Descubra como aplicar a BNCC da Computação na prática com jogos simples e interativos que desenvolvem o pensamento computacional.
Introdução
A BNCC da Computação marca uma nova etapa na educação brasileira, trazendo para o centro das práticas pedagógicas habilidades fundamentais para o século XXI. A partir de 2026, todas as escolas passam a incorporar oficialmente esses conteúdos, o que gera dúvidas, expectativas e, principalmente, desafios para professores que desejam inovar sem perder o vínculo com o cotidiano escolar.
Mas a boa notícia é que trabalhar computação não significa ensinar códigos complexos ou exigir conhecimentos técnicos avançados. Pelo contrário: a proposta da BNCC da Computação é ampliar o repertório pedagógico por meio de experiências significativas, lúdicas e acessíveis, especialmente com jogos simples e interativos que cabem tanto na sala de aula quanto em casa.
Neste artigo, vamos explorar como o pensamento computacional pode ser desenvolvido de maneira natural, usando jogos, desafios e recursos digitais e desplugados — sempre conectando teoria e prática para apoiar o professor em sua rotina.
O que é pensamento computacional na BNCC da Computação?
Dentro da BNCC da Computação, o pensamento computacional é um eixo estruturante que aparece desde a Educação Infantil. Ele envolve habilidades como:
- Identificar padrões;
- Criar sequências lógicas;
- Resolver problemas passo a passo;
- Testar estratégias e rever soluções.
Essas competências não são exclusivas da tecnologia. Elas estão presentes em brincadeiras, jogos de tabuleiro, histórias, construções e nas interações do dia a dia. A diferença está na intencionalidade pedagógica.
Jogos simples e interativos: aprendendo brincando
Jogos são ferramentas poderosas para desenvolver o pensamento computacional porque colocam o aluno no centro da ação. Veja algumas ideias práticas alinhadas à BNCC da Computação.
Jogos de sequência e estratégia
Atividades que exigem ordenar ações ajudam as crianças a compreender que tarefas seguem uma lógica. Jogos digitais da Playmove, por exemplo, permitem que o aluno:
- Planeje caminhos;
- Antecipe consequências;
- Ajuste estratégias.
Essas experiências reforçam noções de algoritmo sem necessidade de programação formal.
Desafios de padrões
Reconhecer padrões é uma habilidade essencial do pensamento computacional. Jogos que envolvem cores, formas, sons ou movimentos favorecem esse tipo de raciocínio, especialmente na Educação Infantil.
Com a mediação do professor, esses desafios podem ser ampliados com perguntas como:
- O que se repete?
- O que acontece se mudarmos a ordem?
Computação desplugada: quando menos é mais
A BNCC da Computação valoriza tanto as atividades digitais quanto as desplugadas. Em muitos contextos, os jogos sem tela também são eficazes para introduzir conceitos.
Exemplos práticos incluem:
- Desafios de percurso no chão da sala;
- Jogos de cartas com regras lógicas;
- Atividades corporais com sequência de comandos.
Essas propostas desenvolvem pensamento computacional, colaboração e linguagem oral — tudo ao mesmo tempo.

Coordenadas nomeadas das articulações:
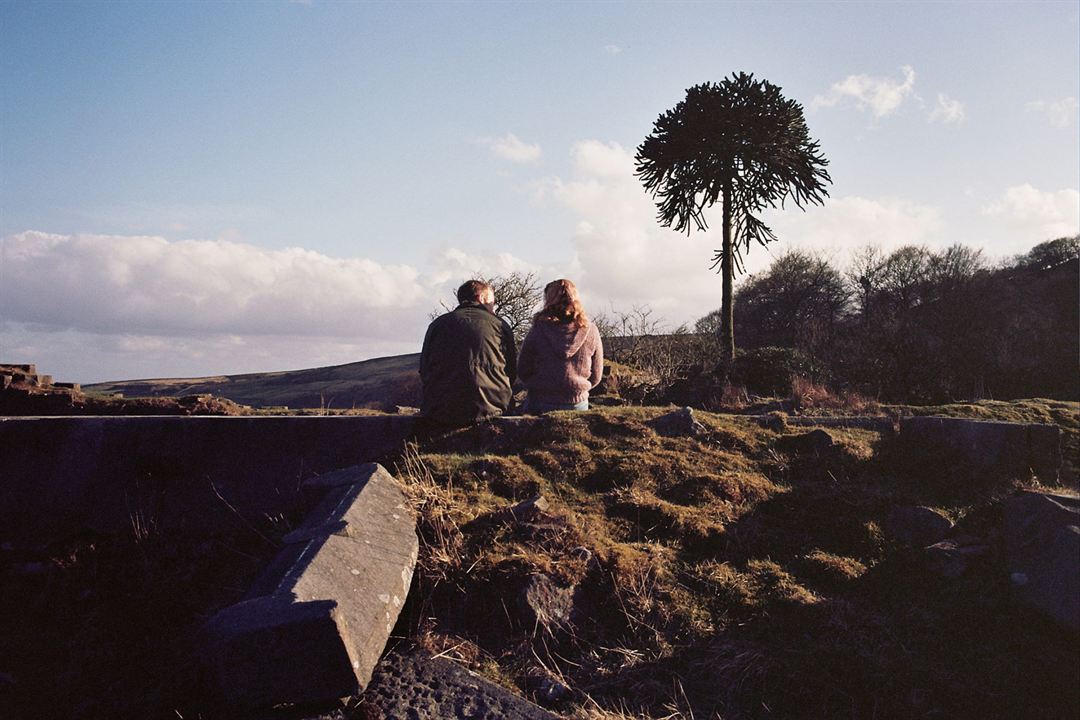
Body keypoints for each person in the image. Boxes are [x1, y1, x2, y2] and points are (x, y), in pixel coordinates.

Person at [419, 280, 517, 426]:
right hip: (493, 406)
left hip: (442, 407)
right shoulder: (500, 325)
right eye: (492, 301)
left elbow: (424, 368)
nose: (493, 306)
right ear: (481, 298)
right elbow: (511, 371)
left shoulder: (438, 325)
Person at [518, 279, 603, 413]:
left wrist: (539, 385)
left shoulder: (538, 328)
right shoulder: (591, 330)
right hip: (577, 402)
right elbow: (597, 375)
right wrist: (577, 388)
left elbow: (523, 368)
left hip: (540, 401)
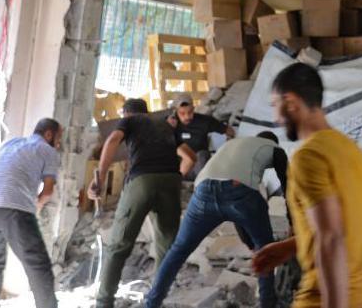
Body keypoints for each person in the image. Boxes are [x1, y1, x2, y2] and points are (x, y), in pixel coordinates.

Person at [252, 63, 362, 308]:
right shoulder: (350, 149)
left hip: (328, 298)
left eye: (275, 106)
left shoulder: (308, 156)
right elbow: (345, 223)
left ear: (291, 102)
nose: (276, 118)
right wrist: (291, 246)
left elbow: (331, 237)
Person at [145, 131, 286, 308]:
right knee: (266, 249)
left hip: (203, 191)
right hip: (239, 192)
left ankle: (151, 303)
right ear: (272, 142)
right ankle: (268, 303)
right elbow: (289, 187)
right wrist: (294, 222)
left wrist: (248, 242)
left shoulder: (233, 144)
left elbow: (236, 212)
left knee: (178, 250)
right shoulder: (274, 148)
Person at [89, 98, 196, 308]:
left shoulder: (130, 121)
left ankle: (104, 302)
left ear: (126, 113)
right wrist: (174, 178)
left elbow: (112, 140)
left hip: (142, 180)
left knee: (119, 246)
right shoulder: (165, 125)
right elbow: (190, 158)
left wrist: (99, 179)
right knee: (166, 246)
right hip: (171, 182)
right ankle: (156, 301)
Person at [0, 118, 62, 308]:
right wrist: (35, 206)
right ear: (49, 134)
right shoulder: (48, 150)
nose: (59, 142)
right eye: (59, 137)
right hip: (13, 207)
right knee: (38, 265)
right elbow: (47, 192)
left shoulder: (10, 143)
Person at [166, 93, 235, 179]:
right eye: (182, 113)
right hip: (179, 166)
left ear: (194, 108)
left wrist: (229, 145)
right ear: (176, 111)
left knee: (202, 154)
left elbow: (230, 131)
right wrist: (168, 128)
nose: (187, 116)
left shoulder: (204, 121)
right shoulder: (170, 123)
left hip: (198, 166)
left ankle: (199, 185)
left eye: (190, 112)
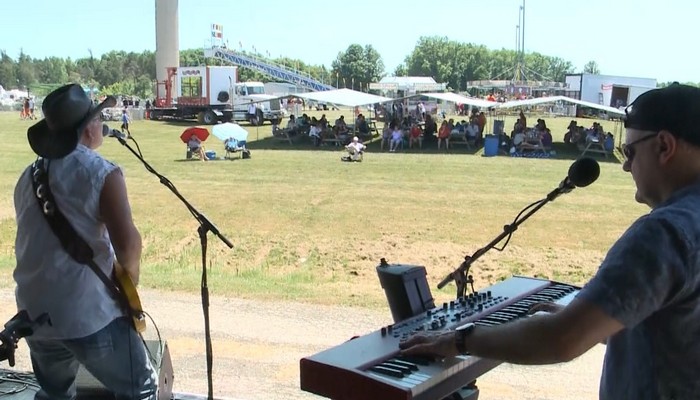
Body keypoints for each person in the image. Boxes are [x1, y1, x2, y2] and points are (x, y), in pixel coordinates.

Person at [400, 83, 700, 400]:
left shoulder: (663, 233)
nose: (626, 166)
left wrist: (458, 341)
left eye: (630, 152)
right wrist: (592, 317)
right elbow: (676, 328)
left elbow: (562, 340)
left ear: (665, 147)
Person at [13, 84, 157, 399]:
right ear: (89, 129)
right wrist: (128, 290)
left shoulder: (27, 176)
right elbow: (128, 245)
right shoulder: (100, 173)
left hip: (34, 313)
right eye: (97, 117)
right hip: (85, 311)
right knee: (141, 387)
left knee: (56, 394)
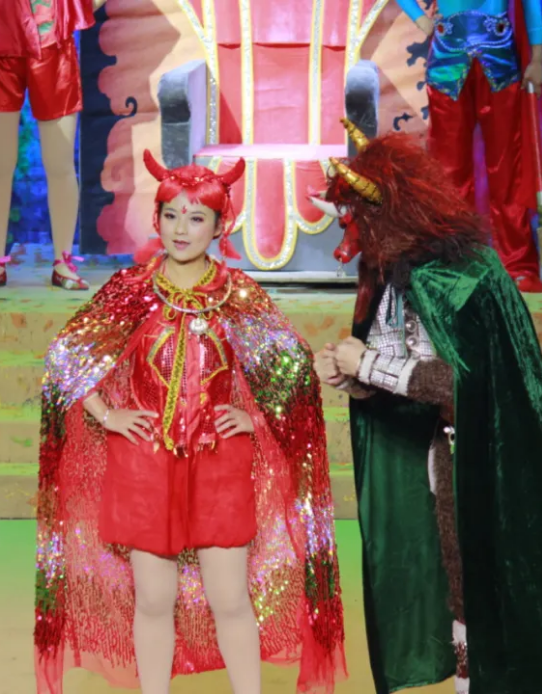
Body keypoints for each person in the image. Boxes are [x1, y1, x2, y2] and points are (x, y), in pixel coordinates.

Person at [34, 151, 347, 694]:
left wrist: (253, 417)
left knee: (230, 598)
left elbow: (293, 371)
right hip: (143, 463)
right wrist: (108, 414)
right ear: (156, 220)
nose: (182, 229)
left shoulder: (237, 294)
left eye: (197, 217)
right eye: (171, 215)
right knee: (154, 600)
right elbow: (66, 359)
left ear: (220, 227)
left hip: (220, 462)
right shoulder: (131, 289)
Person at [312, 120, 542, 694]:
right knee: (459, 590)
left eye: (357, 221)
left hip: (489, 462)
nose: (351, 239)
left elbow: (469, 384)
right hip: (443, 457)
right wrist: (353, 378)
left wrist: (368, 365)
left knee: (491, 590)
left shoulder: (461, 276)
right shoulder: (396, 274)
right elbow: (400, 375)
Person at [396, 0, 542, 293]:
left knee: (507, 169)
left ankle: (517, 264)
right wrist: (420, 19)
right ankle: (452, 262)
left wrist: (537, 58)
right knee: (448, 171)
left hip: (499, 62)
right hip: (447, 62)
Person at [0, 0, 107, 289]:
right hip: (3, 40)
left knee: (60, 164)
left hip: (53, 44)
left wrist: (77, 9)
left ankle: (63, 262)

- O que fazer
Reescreva o trecho do texto sobre a BNCC da Computação que vai de "Jogos de sequência" até "na Educação Infantil.", inclusive, substituindo "as crianças" por "os estudantes".

- Resposta da tarefa
Jogos de sequência e estratégia
Atividades que exigem ordenar ações ajudam os estudantes a compreender que tarefas seguem uma lógica. Jogos digitais da Playmove, por exemplo, permitem que o aluno:
- Planeje caminhos;
- Antecipe consequências;
- Ajuste estratégias.
Essas experiências reforçam noções de algoritmo sem necessidade de programação formal.
Desafios de padrões
Reconhecer padrões é uma habilidade essencial do pensamento computacional. Jogos que envolvem cores, formas, sons ou movimentos favorecem esse tipo de raciocínio, especialmente na Educação Infantil.